───── KUTIPAN BERITA ─────

Rokan Hulu|| polhukrim.com
Polres Rohul melalui Unit Tipikor menyerahkan dua tersangka beserta barang bukti di Kantor Kejaksaan Negeri Rokan Hulu, Seksi Tindak Pidana Khusus Kejaksaan Negeri Rokan Hulu merupakan Tahap II (Penyerahan Berkas Perkara, kepada Penuntut Umum Kejaksaan Negeri Rokan Hulu Unit Perkara Tindak Pidana Korupsi terhadap penyalahgunaan wewenang dalam jabatan terhadap belanja bahan bakar minyak/gas dan belanja sewa sarana mobilitas darat pada Dinas Perumahan dan Kawasan Pemukiman dengan sumber anggaran APBD Kabupaten Rokan Hulu TA. 2019, 2020 dan 2021.Kamis,16/05/2024.

─────

§ **TUGAS 1**: Tuliskan ulang bagian kutipan berita di atas dari "Rokan Hulu|| polhukrim.com" sampai "2020 dan 2021.Kamis,16/05/2024.", sama persis tanpa ada yang diubah.
§ **TUGAS 2**: Ringkas kutipan berita di atas dalam satu kalimat.
§ **TUGAS 3**: Lanjutkan kutipan berita tentang penyerahan tersangka korupsi di Rokan Hulu di atas, mulai setelah kalimat terakhirnya.

───── DATA YANG DIBERIKAN ─────

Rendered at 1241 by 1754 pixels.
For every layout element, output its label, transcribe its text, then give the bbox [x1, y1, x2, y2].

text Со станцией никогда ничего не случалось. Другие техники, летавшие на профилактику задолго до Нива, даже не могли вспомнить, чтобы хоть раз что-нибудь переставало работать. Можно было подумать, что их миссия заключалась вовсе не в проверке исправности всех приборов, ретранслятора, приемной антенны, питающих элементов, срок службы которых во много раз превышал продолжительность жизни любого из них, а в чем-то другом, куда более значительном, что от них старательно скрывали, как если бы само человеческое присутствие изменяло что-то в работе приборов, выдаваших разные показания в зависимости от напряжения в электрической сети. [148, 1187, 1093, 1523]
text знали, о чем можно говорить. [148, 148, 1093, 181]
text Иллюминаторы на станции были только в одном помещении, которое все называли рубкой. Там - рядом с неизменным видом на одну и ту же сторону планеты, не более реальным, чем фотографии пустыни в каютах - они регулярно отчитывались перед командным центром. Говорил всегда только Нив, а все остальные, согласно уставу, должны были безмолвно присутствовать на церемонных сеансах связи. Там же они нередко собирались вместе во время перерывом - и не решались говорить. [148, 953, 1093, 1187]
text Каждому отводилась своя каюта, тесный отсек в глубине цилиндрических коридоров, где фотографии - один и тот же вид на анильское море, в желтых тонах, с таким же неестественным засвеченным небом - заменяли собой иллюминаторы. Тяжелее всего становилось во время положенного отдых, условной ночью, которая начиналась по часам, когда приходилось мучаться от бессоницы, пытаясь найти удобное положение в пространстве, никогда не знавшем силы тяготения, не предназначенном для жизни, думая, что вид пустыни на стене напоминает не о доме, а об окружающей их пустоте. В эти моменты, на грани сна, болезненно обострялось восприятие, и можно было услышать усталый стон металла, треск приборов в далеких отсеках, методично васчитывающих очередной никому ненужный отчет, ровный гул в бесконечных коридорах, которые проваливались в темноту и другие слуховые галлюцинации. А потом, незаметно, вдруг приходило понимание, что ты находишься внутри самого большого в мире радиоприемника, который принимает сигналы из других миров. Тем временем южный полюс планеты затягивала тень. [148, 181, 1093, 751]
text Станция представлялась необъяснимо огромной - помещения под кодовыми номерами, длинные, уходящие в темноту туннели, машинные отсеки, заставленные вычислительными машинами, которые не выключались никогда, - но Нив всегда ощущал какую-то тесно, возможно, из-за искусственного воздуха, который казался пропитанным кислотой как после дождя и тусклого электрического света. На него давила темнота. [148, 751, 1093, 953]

─────

§ **HASIL TUGAS 1**:
Rokan Hulu|| polhukrim.com
Polres Rohul melalui Unit Tipikor menyerahkan dua tersangka beserta barang bukti di Kantor Kejaksaan Negeri Rokan Hulu, Seksi Tindak Pidana Khusus Kejaksaan Negeri Rokan Hulu merupakan Tahap II (Penyerahan Berkas Perkara, kepada Penuntut Umum Kejaksaan Negeri Rokan Hulu Unit Perkara Tindak Pidana Korupsi terhadap penyalahgunaan wewenang dalam jabatan terhadap belanja bahan bakar minyak/gas dan belanja sewa sarana mobilitas darat pada Dinas Perumahan dan Kawasan Pemukiman dengan sumber anggaran APBD Kabupaten Rokan Hulu TA. 2019, 2020 dan 2021.Kamis,16/05/2024.

§ **HASIL TUGAS 2**: Pada Kamis, 16/05/2024, Unit Tipikor Polres Rohul menyerahkan dua tersangka beserta barang bukti kepada Penuntut Umum Kejaksaan Negeri Rokan Hulu dalam perkara korupsi penyalahgunaan wewenang atas belanja bahan bakar minyak/gas dan sewa sarana mobilitas darat pada Dinas Perumahan dan Kawasan Pemukiman, yang memakai APBD Kabupaten Rokan Hulu TA. 2019, 2020 dan 2021.

§ **HASIL TUGAS 3**:
Jurnalis : Zainuddin
Adapun barang bukti yang diserahkan oleh Penyidik Polres Rokan Hulu kepada Penuntut Umum Kejaksaan Negeri Rokan Hulu yaitu:
1. Uang Kertas sejumlah Rp 2.000.000.000,- (Dua Milyar rupiah);
2. 1 (Satu) Unit Mobil Truk Merk Mitsubishi Tipe Colt Diesel FE74HD K (4X2) BM 9429 NU Warna Kuning Nomor Rangka MHMFE74PMK224924 nomor Mesin 4D37T-X93021 An PT. ESA RIAU BERJAYA;
3.point selanjutnya sampai dengan point 532. terlampir pada berkas.
Bahwa Penyidik Polres Rokan Hulu telah menetapkan 2 (dua) orang tersangka kasus Tindak Pidana Korupsi penyalahgunaan wewenang dalam jabatan terhadap belanja bahan bakar minyak/gas dan belanja sewa sarana mobilitas darat pada Dinas Perumahan dan Kawasan Pemukiman dengan sumber anggaran APBD Kab. Rokan Hulu TA. 2019, 2020 dan 2021.
Adapun tersangka yang terlibat dalam perkara tersebut yaitu Tersangka I HI 51 tahun selaku Kepala Dinas Perumahan dan Kawasan Pemukiman Kab. Rokan Hulu dan Tersangka II JT 32 tahun selaku Direktur PT. ESA RIAU BERJAYA.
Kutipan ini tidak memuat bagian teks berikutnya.